The disciplinary report that led to Saracens being relegated from the Premiership found the club's owner, Nigel Wray, broke the rules by entering into ventures totalling £1.3m (€1.5m) with the England players Maro Itoje, Billy and Mako Vunipola and Chris Ashton.
That is according to a copy of the 103-page report by John Anthony Dyson, which was leaked to Sky News on Wednesday. It also states Saracens breached the salary cap in three consecutive seasons – with more than £1.1m of overspend in the 2016-17 season, just over £98,000 in 2017-18 and £906,000 in 2018-19.
The club was docked 35 points and fined £5.3m in November for breaking Premiership Rugby’s £7m salary cap. Earlier this month Wray stepped down as the chairman and the club subsequently agreed it would be relegated at the end of this season.
It has now come to light that the disciplinary panel advised against the club’s relegation, believing it would be a disproportionate punishment.
“We accept the breaches were not deliberate but in our view they were reckless,” the panel wrote in their report. “We consider that to impose a deduction of 70 points in one salary cap year is disproportionate and is not required to satisfy the underlying purpose of the relegations.”
The Saracens chairman, Neil Golding, had called for the report to be made public after Premiership Rugby said the club had requested it be kept secret.
Among the most serious charges in the report is the revelation the club paid £1.6m for a 30 per cent stake in Itoje’s image rights company, based on a valuation by PwC. However, Premiership Rugby said the shares were only worth £800,000 and that Saracens overpaid for Itoje’s image rights so the club could come in under the salary cap by paying him less.
Itoje was also paid a lump sum for three years of £30,000, £30,000 and £35,000 by a company involving the chairman's daughter, Lucy Wray, that did all the hospitality at Allianz Park.
According to Sky News, the report noted there was no evidence Itoje had attended any hospitality events and was not paid on a per-event basis, meaning it was a salary benefit and not a commercial arrangement.
Nigel Wray also made a series of investments into companies run by Saracens players – including £250,000 into Itoje's company and £220,000 into one owned by Richard Wigglesworth. Another £450,000 was given to Vuniprop, a company owned by the brothers Billy and Mako Vunipola, to enable them to buy a house. Renovation costs were also loaned, interest free by Wray.
In his witness statement, Wray said these payments were “bona fide commercial transactions with a number of players based on the merit of those investments, not, as PRL (Premiership Rugby Limited) suggests, in order to provide an additional reward to players for playing their rugby at the club.”

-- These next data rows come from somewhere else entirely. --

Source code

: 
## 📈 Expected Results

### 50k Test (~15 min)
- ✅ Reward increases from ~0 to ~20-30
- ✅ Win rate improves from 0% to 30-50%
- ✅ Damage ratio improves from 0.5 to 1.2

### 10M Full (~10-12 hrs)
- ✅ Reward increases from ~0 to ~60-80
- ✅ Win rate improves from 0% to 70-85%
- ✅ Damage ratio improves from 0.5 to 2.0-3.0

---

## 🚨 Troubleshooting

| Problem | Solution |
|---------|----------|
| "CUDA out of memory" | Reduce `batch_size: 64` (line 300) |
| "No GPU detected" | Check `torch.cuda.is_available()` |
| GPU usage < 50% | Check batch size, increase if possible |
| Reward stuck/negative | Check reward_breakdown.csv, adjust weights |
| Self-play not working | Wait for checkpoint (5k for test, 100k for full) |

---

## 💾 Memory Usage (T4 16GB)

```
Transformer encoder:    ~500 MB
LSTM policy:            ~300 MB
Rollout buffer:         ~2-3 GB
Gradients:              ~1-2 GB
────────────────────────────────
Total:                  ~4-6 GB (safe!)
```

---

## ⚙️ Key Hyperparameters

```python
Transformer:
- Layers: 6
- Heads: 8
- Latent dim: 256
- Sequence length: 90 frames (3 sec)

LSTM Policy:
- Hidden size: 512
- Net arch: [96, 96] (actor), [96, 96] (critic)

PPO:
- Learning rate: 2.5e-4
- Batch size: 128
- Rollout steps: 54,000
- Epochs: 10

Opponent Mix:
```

Saracens were also found to have breached the salary cap by £319,600 with regard to a £1.4m property bought by Ashton, which Wray and another director paid 20% towards. The suggestion in the report was that this was a benefit and equivalent to salary in kind. Saracens’ defence was that Ashton left the club shortly after the property was bought, meaning it could not have been a benefit for playing for the club.
There is also no suggestion or evidence that any player was complicit in any of the club’s actions.
Saracens' international players have been given the all clear by Eddie Jones and Warren Gatland to take a "sabbatical" season in the Championship knowing they will still be selected for England and the Lions next year if they remain fit and in form.
Mark McCall, the Saracens coach, said the plan could lead to players such as Owen Farrell and Itoje staying at the club while making only occasional appearances in the second tier. This would enable them to recharge their batteries for the autumn internationals, the Six Nations and the tour of South Africa.
“A key driver for our established international players is whether they would be selected by Eddie for the autumn internationals and Six Nations while playing in the Championship,” McCall said.
“Obviously there is a lot who also want to go on the Lions at the end of next year. However Eddie is on the whole happy to select players who are established, Warren the same.”
McCall cited the cases of Richie McCaw and Dan Carter, who went on a sabbatical and then returned to guide New Zealand to World Cup glory in 2015, as showing the benefits of such an approach.
He added: “A lot of these players are at the stage where they have been on this treadmill for 10 years. I think they are seeing it as a positive where next year can be one where they freshen up, physically recover and get better, play enough rugby and go on a Lions tour at the end of it fresh, which is not normal.”